• Requirement 1:
Name every company or news organization mentioned in the passage about fake online reviews.
• Requirement 2:
Continue the passage about fake online reviews from the point where it ends.

There are some obvious examples of a questionable post. For instance, a large number of positive reviews coming from a hotel in Cancún, Mexico, might suggest that the posts are being generated by the business itself, not by people who have stayed there.
Overwhelmingly, false posts are positive, Foley said. They can come through paid writers or from patrons who feel pressured by the business to post a glowing review or are offered incentives to do so.
Noorie Malik, vice president for user operations at Yelp, said some hotels thrust smart screens in front of guests as they’re leaving and ask them to leave reviews on the spot, which could pressure them into giving unearned praise.
One hotel in Buena Park, California, offered discounts to guests who agreed to write five-star reviews, Malik said. Yelp said it learned of the discounts from one of its users.
That’s just the kind of tip a human investigator is waiting to pounce on. A computer algorithm can flag a pattern or a post, but when questionable reviews need deeper scrutiny, sites rely on specialized detectives, who say they also work proactively, looking for potential abuses.
Sometimes investigators conduct sting operations, going on websites that sell reviews and pretending to be business owners seeking to boost their ratings, Foley said.
“At any given time, I probably have three or four conversations going with different fraudsters that are out there,” said one senior investigator at Tripadvisor who has worked for the company for 15 years and was a mechanic before he started.
The investigators at Tripadvisor come from a wide range of backgrounds. Some were police officers or detectives who investigated fraud or child exploitation. Others worked in cybersecurity.
The two who spoke to the New York Times asked to remain anonymous and, during an online interview, kept their faces hidden out of fear they might be targeted. Some investigators have been threatened by users who were taken off the site after they were found to have written false reviews, Foley said.

• Record extracts:

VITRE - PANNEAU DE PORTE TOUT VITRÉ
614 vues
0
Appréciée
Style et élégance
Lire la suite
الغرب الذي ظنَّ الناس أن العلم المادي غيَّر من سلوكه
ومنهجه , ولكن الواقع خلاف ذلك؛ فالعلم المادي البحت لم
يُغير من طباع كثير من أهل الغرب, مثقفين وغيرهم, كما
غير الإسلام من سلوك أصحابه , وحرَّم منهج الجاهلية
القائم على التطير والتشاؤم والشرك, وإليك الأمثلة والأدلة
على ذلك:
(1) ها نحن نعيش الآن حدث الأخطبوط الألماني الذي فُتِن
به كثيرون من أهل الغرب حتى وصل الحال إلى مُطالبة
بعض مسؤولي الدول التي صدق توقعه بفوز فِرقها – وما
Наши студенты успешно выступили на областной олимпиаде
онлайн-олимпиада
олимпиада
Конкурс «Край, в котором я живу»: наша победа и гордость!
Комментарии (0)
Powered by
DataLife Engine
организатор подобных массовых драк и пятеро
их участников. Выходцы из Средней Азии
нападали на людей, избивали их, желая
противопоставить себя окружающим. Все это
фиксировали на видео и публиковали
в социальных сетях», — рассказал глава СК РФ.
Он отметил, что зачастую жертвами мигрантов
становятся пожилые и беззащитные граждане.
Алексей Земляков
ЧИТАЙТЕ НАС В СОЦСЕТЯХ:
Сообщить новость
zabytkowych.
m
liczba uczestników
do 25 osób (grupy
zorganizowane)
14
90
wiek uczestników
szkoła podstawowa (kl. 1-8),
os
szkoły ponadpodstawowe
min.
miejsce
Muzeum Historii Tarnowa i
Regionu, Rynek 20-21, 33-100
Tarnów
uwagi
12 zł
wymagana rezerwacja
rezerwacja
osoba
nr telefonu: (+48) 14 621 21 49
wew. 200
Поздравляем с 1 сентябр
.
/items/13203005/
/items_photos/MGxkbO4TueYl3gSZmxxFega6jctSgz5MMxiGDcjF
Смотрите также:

• Written response 1:
Yelp, Tripadvisor, the New York Times

• Written response 2:
The biggest requirements for the job are curiosity and tenacity, said Robert O’Neill, the senior investigations manager of trust and safety at Tripadvisor.
Successful investigators, he said, should have “this idea of not leaving well enough alone.”
‘It’s basically extortion’
Butler, the London writer, said his experience writing false posts made him “obsessed” with Tripadvisor’s review system and the power it seemed to hold over the public and restaurant owners.
Butler took his deceit to new heights in 2017, when he made up a restaurant and began writing fake reviews about it. He called it the Shed at Dulwich, a name inspired by the run-down backyard behind an apartment he rented for 800 pounds a month.
He described it as a unique dining experience that was open by appointment only and served entrees named after moods like “empathetic,” “lust” and “contemplation.” He and his friends wrote enough five-star reviews that after a few months, the Shed rose to become the top rated restaurant in London on Tripadvisor.
Butler opened the restaurant for one night, never charging the guests for packaged lasagnas and macaroni and cheese he and his friends served them.
When he revealed his ruse in a Vice article, he was bombarded with media attention. An anchor on “Good Morning Britain” called him “naughty.” An investor in Dubai, United Arab Emirates, said he would pay Butler to replicate what he did with the Shed for his own restaurant, which didn’t even exist yet.
He also heard from restaurant owners, who said his experiment underscored the problem of trying to placate customers to get high ratings.
“There is a real sense of injustice that people who work in hospitality feel toward these platforms,” Butler said.
That feeling is familiar to Chris Wiken, the owner of the Packing House, a restaurant in Milwaukee that his parents opened in 1974.
For years, he said he has dealt with negative posts from two types of people: customers who wait until they leave the restaurant to complain online and reviewers who never ate at the restaurant at all.
When he replies to their posts, he says, he has learned they are typically looking for the same thing: money or gift certificates.
“It’s basically extortion,” Wiken said.